_Page extract_
.....

Cash-strapped, bust council and its controversial CEO finally part company - but will it be an end as she could still be held to account for catastrophic management failings?

By Neil Speight

14th Dec 2022 | Local News

Lyn Carpenter.
Lyn Carpenter.

THE domineering, controversial and at times caustic reign of Thurrock Council chief executive Lyn Carpenter is now officially over.

At an extraordinary meeting of the council's cabinet this evening (Wednesday, 14 December), its leader Cllr Mark Coxshall announced he had accepted the resignation of the CEO whose seven years and four months at the now cash-strapped, bankrupt authority has been pock-marked with polemic incidents.

In her time at the helm a significant number of respected senior officers have left the authority, she clashed repeatedly with the media and imposed a veil of secrecy over all of its activities which included diminishing elected members' opportunity to challenge her rule. And – most damningly – she presided over the calamitous borrowing strategy that has brought the council to its knees, from where it is now pointing a begging bowl at the government asking for a financial bail-out of hundreds of millions.

She also repeatedly found herself at odds with borough MP Jackie Doyle-Price and it has been widely reported that the two women, both in key public positions in the borough, rarely spoke. Ms Doyle-Price has been a repeated critic of the council's secretive policies.

At least it seems that the CEO who pocketed an annual salary of around £200,000 and a pension package to match has lost her final battle.

It is no secret that, as the council's catastrophic financial position began to emerge in September, Ms Carpenter dug in and defended her position – bringing in a topflight London-based barrister to try and bludgeon a profitable settlement from the council.

As the legal bills wracked up the concern was that the council would succumb to pressure and pay her off.

However, Nub News understands that in the end Ms Carpenter's resolve faded as more and more evidence was unveiled about what had happened on her watch. And with a potentially damaging 'best value report' due in January that seems likely to damn her performance and that of other senior figures in the council, she has decided to cut and run.

Nub News has been assured by inside sources this evening that no payment other than that outlined in her contract has been made to Ms Carpenter either by way of severance or compensation, nor have her legal fees been met. We further understand that a request for a a preferential reference has been ignored.

And the door remains open to the council to hold Ms Carpeneter to account, either by a civil action or even possibly through a criminal investigation, which neither the council, the government, nor Essex Police, has ruled out.

No word has emerged this evening about the circumstances surrounding the council's chief financial officer, Sean Clark. He, like Ms Carpenter, was suspended when the government intervened but nothing further about him has since emerged.

.....

_Extracted records_
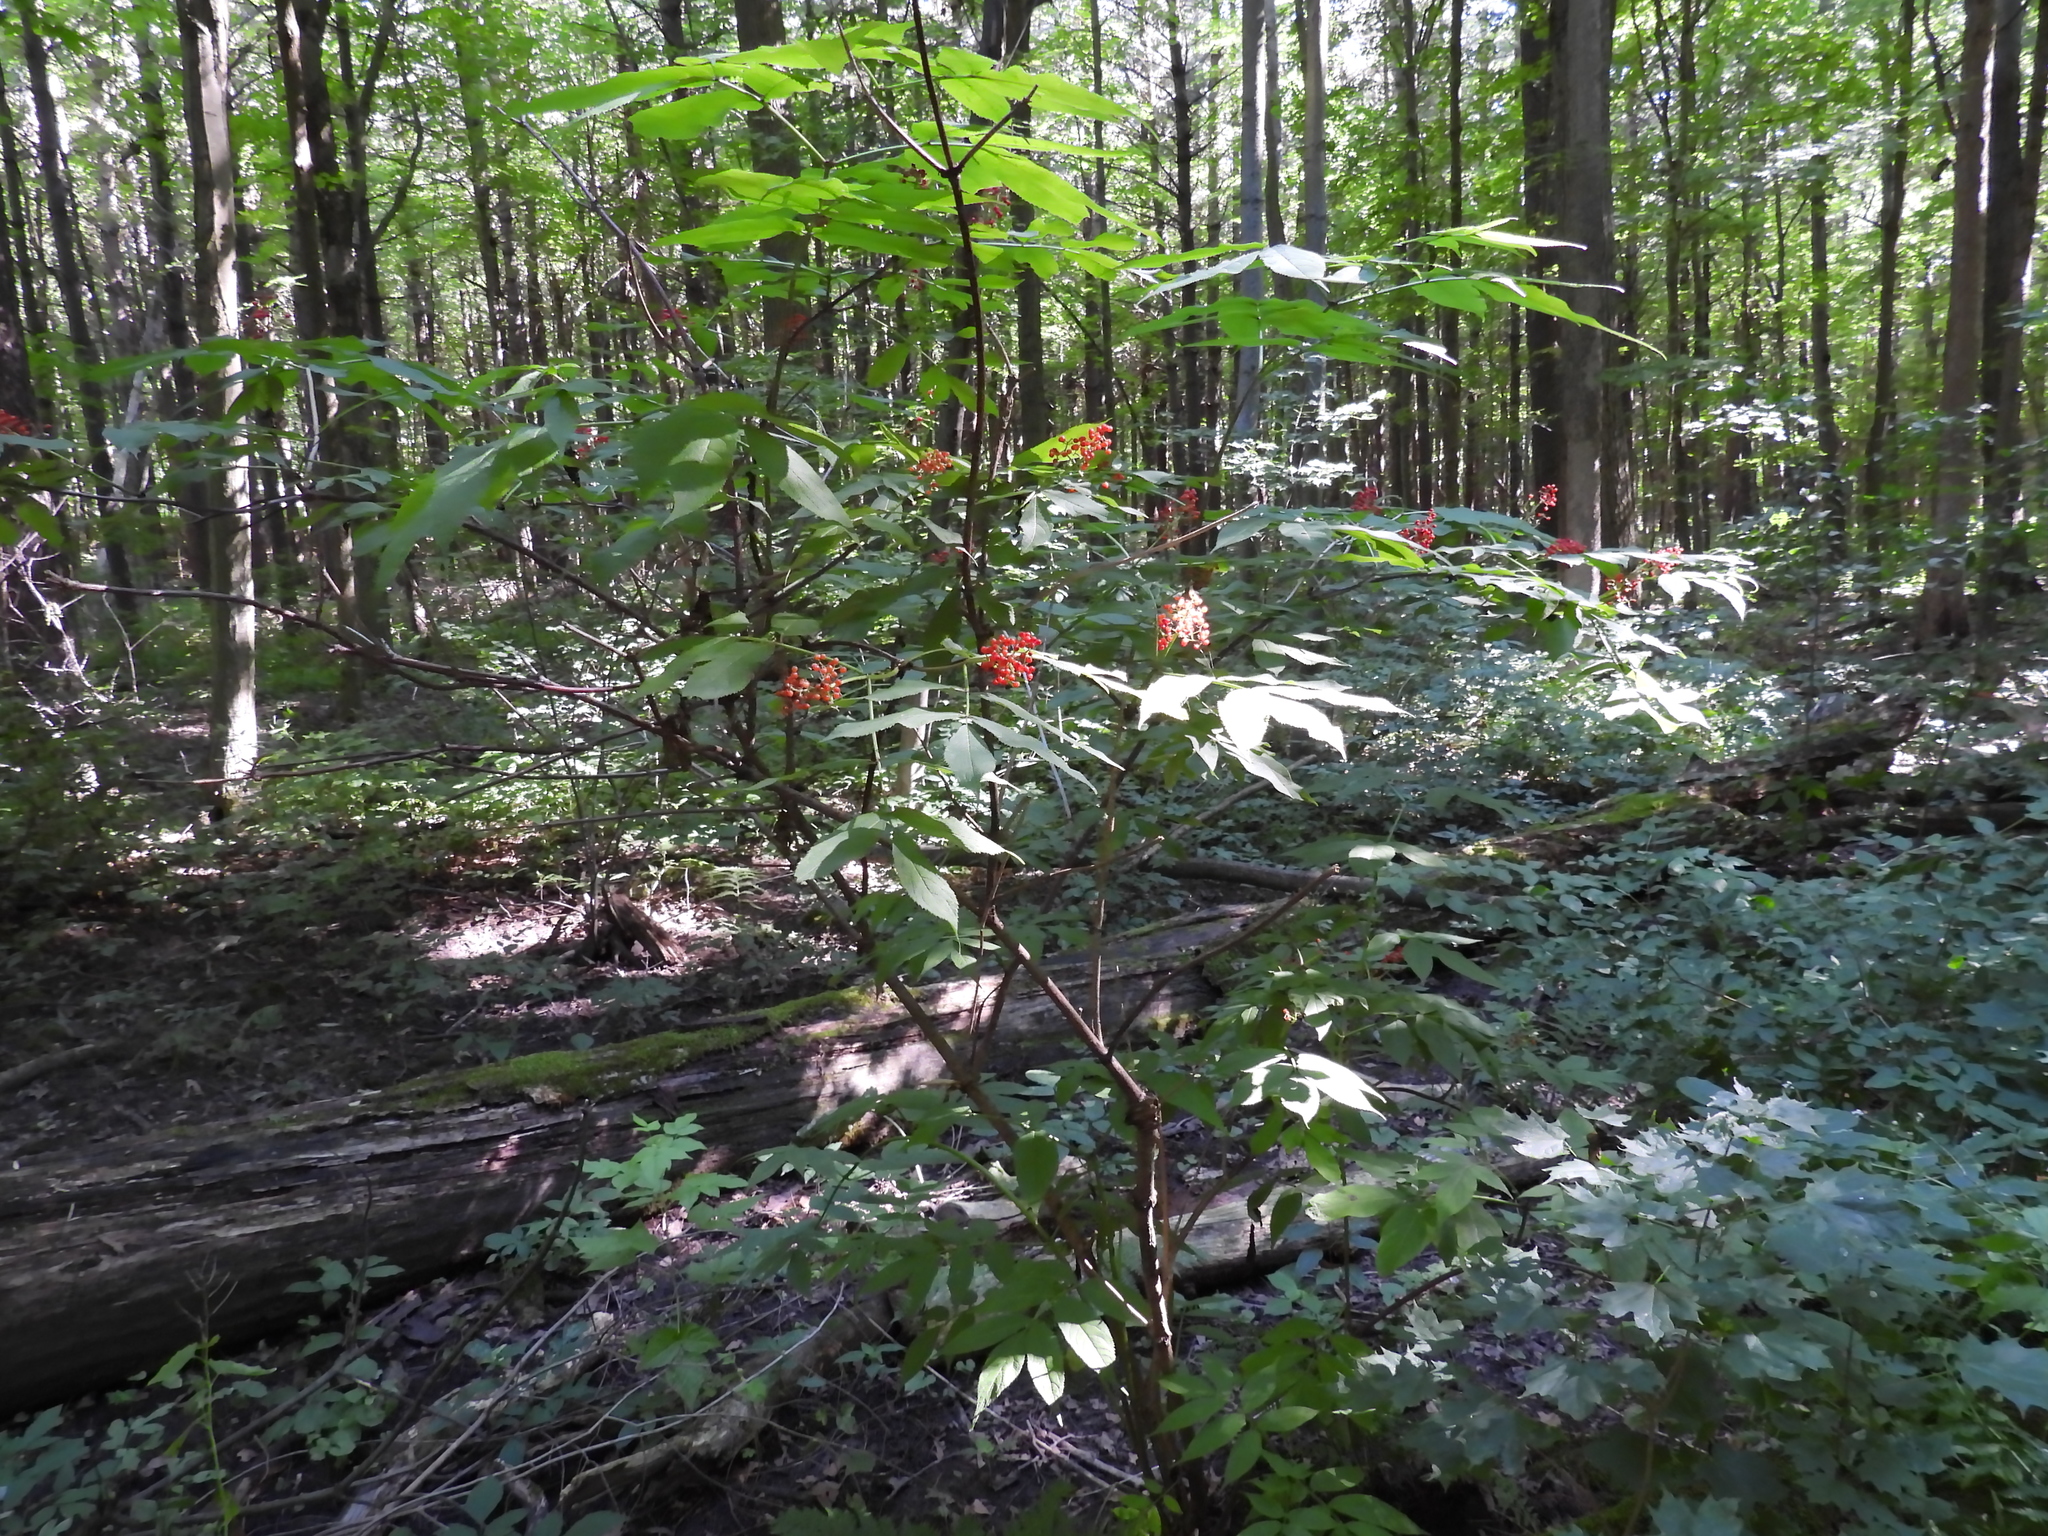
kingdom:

.....

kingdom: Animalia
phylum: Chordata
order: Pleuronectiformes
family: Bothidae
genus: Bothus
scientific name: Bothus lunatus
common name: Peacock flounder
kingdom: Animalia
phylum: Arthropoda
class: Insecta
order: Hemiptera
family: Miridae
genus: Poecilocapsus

.....

_Prompt_
List every person named in the article on the Thurrock Council chief executive above, including its writer.

_Response to the task_
Neil Speight
Lyn Carpenter
Mark Coxshall
Jackie Doyle-Price
Sean Clark